选文 —
在Word中, 超级链接的XML代码是:

      <w:hyperlink r:id="rId7" w:tooltip="Baidu Company" w:history="1">
        <w:r w:rsidR="00007220" w:rsidRPr="00FC5FDE">
          <w:rPr>
            <w:rStyle w:val="Hyperlink"/>
          </w:rPr>
          <w:t>www.baidu.com</w:t>
        </w:r>
      </w:hyperlink>

word实现超链接ScreenTip的查找:

            using (WordprocessingDocument doc = WordprocessingDocument.Open(file, false))
            {
                MainDocumentPart mainPart = doc.MainDocumentPart;
                var hyperlinks = mainPart.Document.Body.Descendants<Hyperlink>();

                StringBuilder sb = new StringBuilder();

                int hlIndex = 0;
                foreach (var hyperlink in hyperlinks)
                {
                    hlIndex++;
                    string url = string.Empty;

                    var hyperlinkRelationships = mainPart.HyperlinkRelationships;
                    foreach (var item in hyperlinkRelationships)
                    {
                        if (item.Id == hyperlink.Id)

任务 1 —
修改记录中的几行：从含有“green semicircle at”的那一行开始，到含有“purple ellipse at (56, 445): moved 14 px down”的那一行为止，把其中的“rotated”改成“turned”，其余内容保持不变。只写出这些行，两端的行都包括在内，图片行不要写进答案。
任务 2 —
从这篇讲解Word超链接及其ScreenTip查找的选文的末尾处接着往下写。
这些记录与选文毫无关系。

所给记录 —

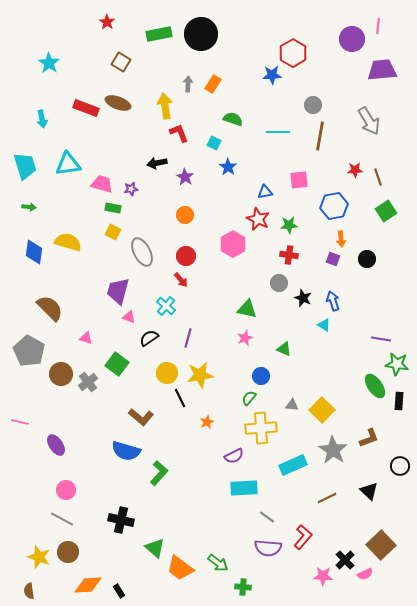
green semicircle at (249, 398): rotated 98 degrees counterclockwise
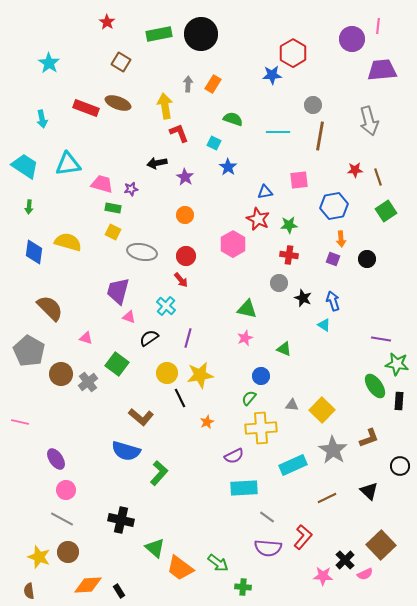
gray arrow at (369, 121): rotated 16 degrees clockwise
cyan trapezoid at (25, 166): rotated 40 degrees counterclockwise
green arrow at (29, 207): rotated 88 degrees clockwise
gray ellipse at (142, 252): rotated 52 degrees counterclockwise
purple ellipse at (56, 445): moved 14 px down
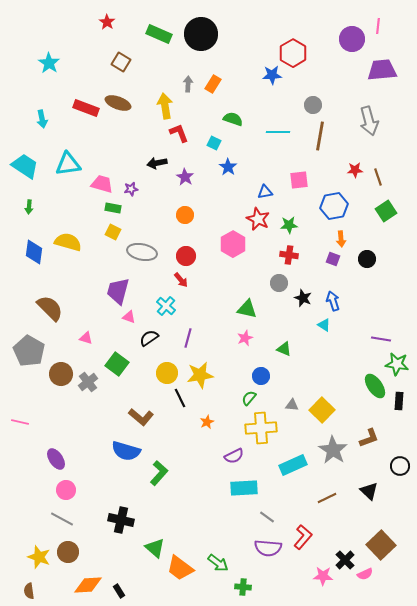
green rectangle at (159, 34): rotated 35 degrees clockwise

---

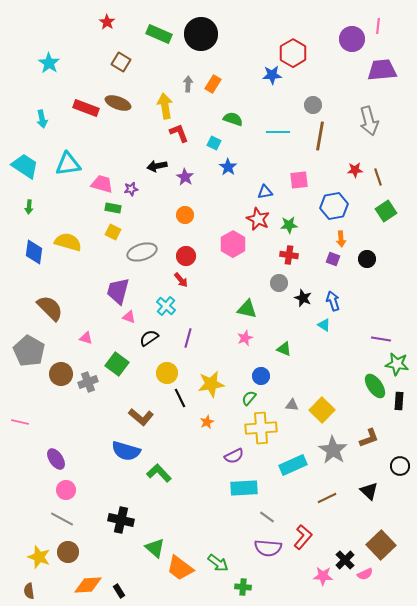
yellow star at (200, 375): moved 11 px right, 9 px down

参考答案 1 —
green semicircle at (249, 398): turned 98 degrees counterclockwise
gray arrow at (369, 121): turned 16 degrees clockwise
cyan trapezoid at (25, 166): turned 40 degrees counterclockwise
green arrow at (29, 207): turned 88 degrees clockwise
gray ellipse at (142, 252): turned 52 degrees counterclockwise
purple ellipse at (56, 445): moved 14 px down

参考答案 2 —
                        {
                            url = item.Uri.OriginalString;
                            break;
                        }
                    }

                    string toolTip = hyperlink.Tooltip;
                    sb.AppendLine(string.Format("{0}: {1}={2}", hlIndex, url, toolTip));
                }

                textToReturn = sb.ToString();
                
            }

PPT实现超链接ScreenTip的查找:

            using (PresentationDocument doc = PresentationDocument.Open(file, false))
            {
                StringBuilder sb = new StringBuilder();

                int sdIndex = 0;
                foreach (var part in doc.PresentationPart.SlideParts)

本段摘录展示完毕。